Quantitative Results
AssistGPT outperformed other existing techniques in the context-based learning setting, particularly in multiple-choice questions. However, for direct response questions, the model's performance was on par with previous top-performing models. The model tended to generate comprehensive phrases instead of single-word answers. Compared to the state-of-the-art method PromptCap, AssistGPT showed higher versatility. It performed well in addressing causal and descriptive questions but struggled with temporal questions due to a lack of open-world temporal grounding models.
Qualitative Results
AssistGPT demonstrated its ability to decompose complex questions into manageable sub-tasks and self-correct when necessary. The interweaving of code and language reasoning methods allowed the model to effectively utilize necessary content as input. Examples were provided to showcase the model's performance in real-world scenarios.
Highlights
- AssistGPT is a multimodal AI assistant system that combines language and code reasoning.
- The system consists of four modules: Planner, Executor, Inspector, and Learner.
- The Planner directs global reasoning and planning based on inputs from the Instruction Prompt, Input Query, and Summary of Visual Inputs.
- The Executor performs validation check, module execution, and post-processing of the generated code.
- The Inspector manages the visual inputs and appends metadata to the reasoning history.
- The Learner self-assesses and verifies the reasonableness of the system's output and incorporates successful predictions as in-context examples.
FAQs
Q: How does AssistGPT handle complex visual tasks?
A: AssistGPT combines language and code reasoning methods to effectively handle complex visual tasks. It breaks down questions into sub-tasks and tackles them one at a time until the final answer is reached.
Q: What benchmarks were used to evaluate AssistGPT?
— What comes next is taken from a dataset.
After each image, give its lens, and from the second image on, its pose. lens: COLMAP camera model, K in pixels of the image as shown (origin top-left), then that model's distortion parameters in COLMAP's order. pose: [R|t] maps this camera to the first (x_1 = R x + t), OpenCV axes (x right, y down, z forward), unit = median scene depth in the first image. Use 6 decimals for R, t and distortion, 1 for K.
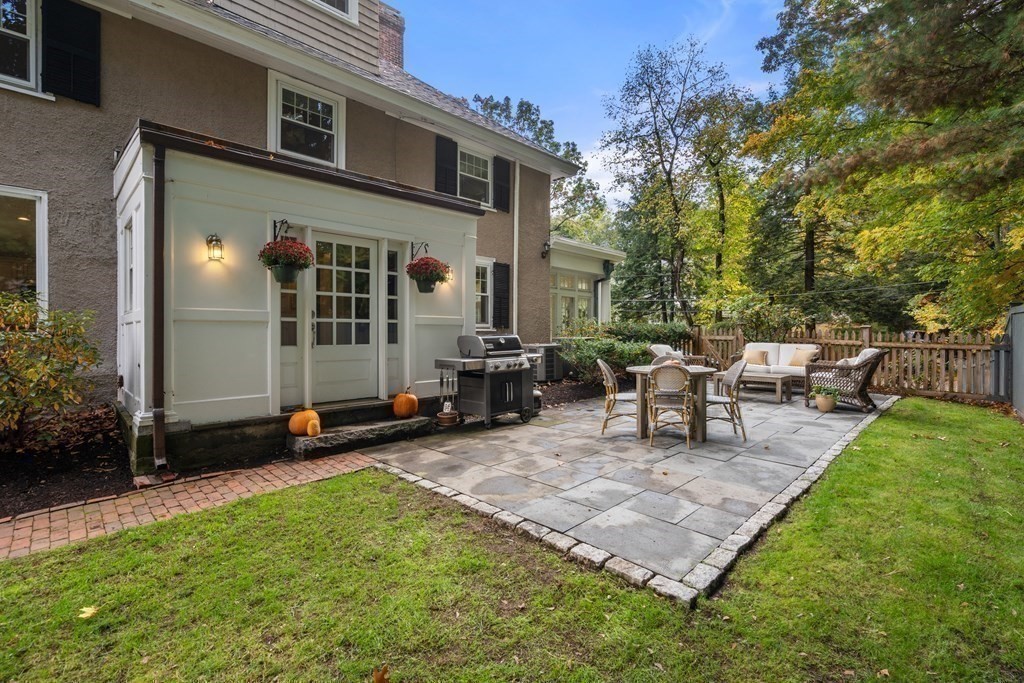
lens RADIAL K [[471.0, 0, 505.6], [0, 471.0, 328.8], [0, 0, 1]] dist [-0.002005, 0.000320]
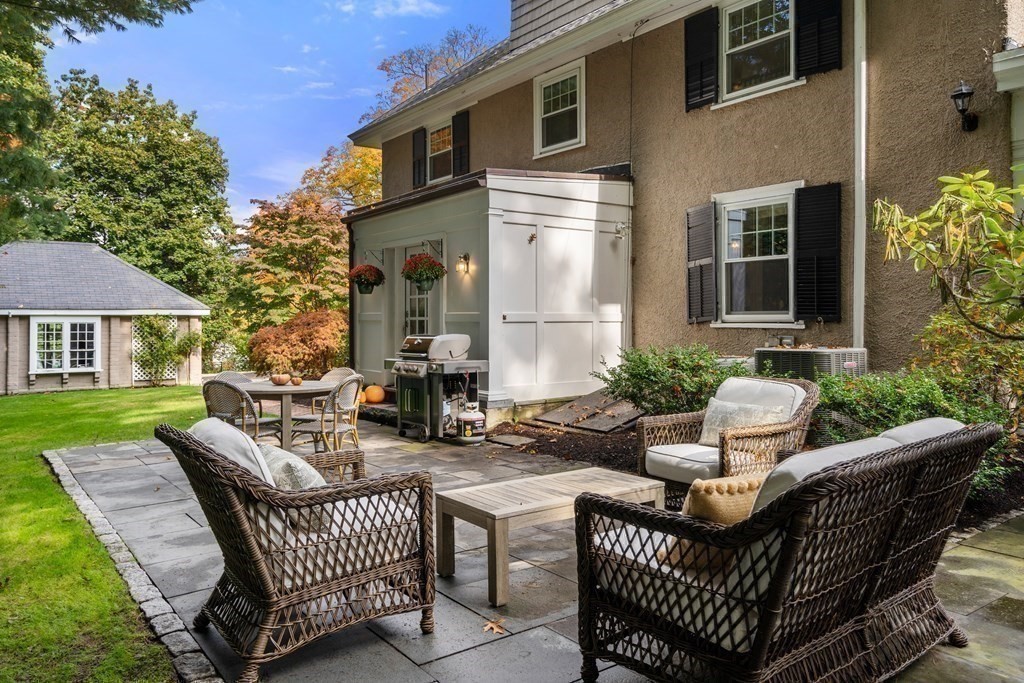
lens RADIAL K [[704.6, 0, 512.0], [0, 704.6, 341.5], [0, 0, 1]] dist [-0.000314, 0.000061]
pose [[-0.123654, 0.026144, -0.991981, 0.997938], [0.009247, 0.999640, 0.025194, -0.003468], [0.992282, -0.006057, -0.123851, 1.054016]]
A: AssistGPT was evaluated on two benchmarks: A-OKVQA and NExT-QA. A-OKVQA tests the system's ability to answer questions using common sense and general knowledge, while NExT-QA focuses on video question answering.
Q: How does the Learner module improve the performance of AssistGPT?
A: The Learner module in AssistGPT self-assesses the system's output and collects successful predictions as in-context examples. This allows the model to continuously improve its planning abilities.
Q: How does AssistGPT compare to other existing techniques?
A: AssistGPT outperformed other existing techniques in the context-based learning setting, particularly in multiple-choice questions. However, its performance in direct response questions was on par with previous top-performing models.
Q: Can AssistGPT handle real-world scenarios?
A: Yes, AssistGPT has demonstrated its ability to handle real-world scenarios by effectively decomposing complex questions and self-correcting when necessary. Examples of its performance in real-world scenarios are provided in the article.
Conclusion
AssistGPT is a versatile multimodal AI assistant that combines the benefits of flexible reasoning and robust tool invocation. It integrates multiple models and external tools to handle complex visual tasks. The system's performance was evaluated on benchmarks and showed promising results. AssistGPT's ability to handle complex problems and self-optimize sets it apart from existing techniques.